In case of our work, we have been using Flye assemblies of the ONT reads to patch the gaps originating from the 'GA'-microsatellite dropout issue of HiFi sequencing.
This can be done with the `src/contig_processing/master_patch.sh` script, which will align your contigs to the 'reference' assembly with minimap2 and will try to use the alignments to then fill in the missing regions with the reference regions. 

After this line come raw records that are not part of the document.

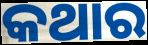
କଥାରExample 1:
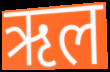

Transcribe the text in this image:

ऋल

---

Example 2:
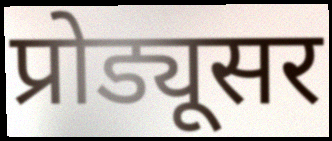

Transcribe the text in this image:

प्रोड्यूसर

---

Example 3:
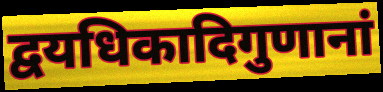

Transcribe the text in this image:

द्वयधिकादिगुणानां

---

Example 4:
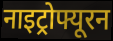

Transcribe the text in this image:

नाइट्रोफ्यूरन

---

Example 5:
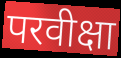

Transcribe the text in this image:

परवीक्षाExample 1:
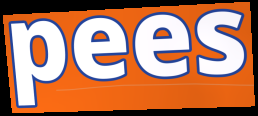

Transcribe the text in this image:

pees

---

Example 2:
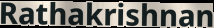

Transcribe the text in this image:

Rathakrishnan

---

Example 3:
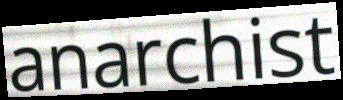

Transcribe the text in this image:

anarchist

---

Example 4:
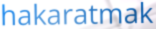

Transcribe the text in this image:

hakaratmak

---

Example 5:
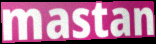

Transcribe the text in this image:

mastan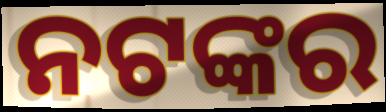
ନଟଙ୍କରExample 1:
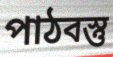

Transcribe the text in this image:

পাঠবস্তু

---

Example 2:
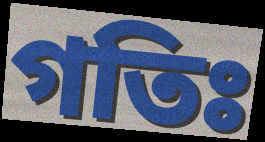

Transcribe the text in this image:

গতিঃ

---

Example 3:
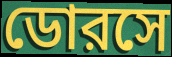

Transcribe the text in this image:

ডোরসে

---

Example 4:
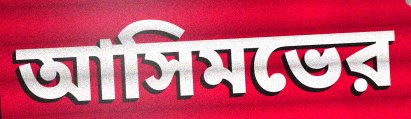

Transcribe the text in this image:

আসিমভের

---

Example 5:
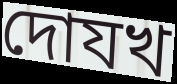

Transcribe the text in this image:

দোযখ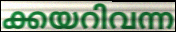
ക്കയറിവന്നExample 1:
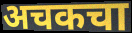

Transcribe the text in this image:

अचकचा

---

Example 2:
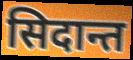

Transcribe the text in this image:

सिदान्त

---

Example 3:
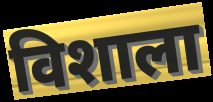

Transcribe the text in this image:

विशाला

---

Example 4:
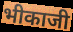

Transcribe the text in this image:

भीकाजी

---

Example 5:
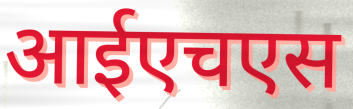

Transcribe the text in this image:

आईएचएस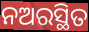
ନଅରସ୍ଥିତ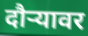
दौऱ्यावर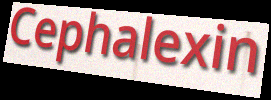
Cephalexin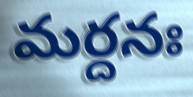
మర్దనఃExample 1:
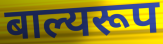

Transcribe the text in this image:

बाल्यरूप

**NB.** After running the script check the `patch.bed` file in the output folder to see if any gaps are unfilled.
Basically, your contig records should alternate with reference contig records. For example:
```
chrX.01    0    191138    .    0    +
contig_4387    679516    709990    .    0    -
chrX.02    0    57646    .    0    +
```
is OK, BUT

```
chrX.01    0    191138    .    0    +
chrX.02    0    57646    .    0    +
```
is NOT!

Unfortunately, in the latter case (which can happen if the contigs actually overlap; or the gap was too big; or alignments could not be identified) no error message will be generated and the contigs will be erroneously concatenated.

### Stitching
If during the patching step (or if you had to 'split' your layout) you realized that your resulting contigs should actually overlap you can 'stitch' them using `sg_sandbox/src/consensus/join_ctgs.py` script, which will try to identify overlap between the contigs and then merge them.
Among other parameters you will need to provide it with a stitch 'plan' to indicate the order of the contigs you would like to try concatenating.
The format is the same as for the layout.txt files, e.g. one or more lines of the format: `chrX.1 chrX.1.1+,chrX.1.2+,...`.
Confirm that the identified overlaps correspond to what you expected.

## Example
You can try running 24X coverage _E.coli_ dataset available [here](https://obj.umiacs.umd.edu/sergek/shared/ecoli_hifi_subset24x.fastq.gz).
```
src/canu_launch/master_trim.sh src/pipe/config.yaml pipeline_test 23000 subset24x.fastq.gz
#Check that pipeline_test/microasm/simplified.noseq.gfa exists, non-empty and contains a single S-line. Copy segment_name.
mkdir -p pipeline_test/consensus/chr
cd pipeline_test/consensus/chr
echo 'chr <segment_name>+' > layout.txt
src/consensus/launch.sh CHR src/consensus/config.yaml .
```
In the end `consensus/cns.renamed.fasta` should contain 4.7Mb _E.coli_ chromosome.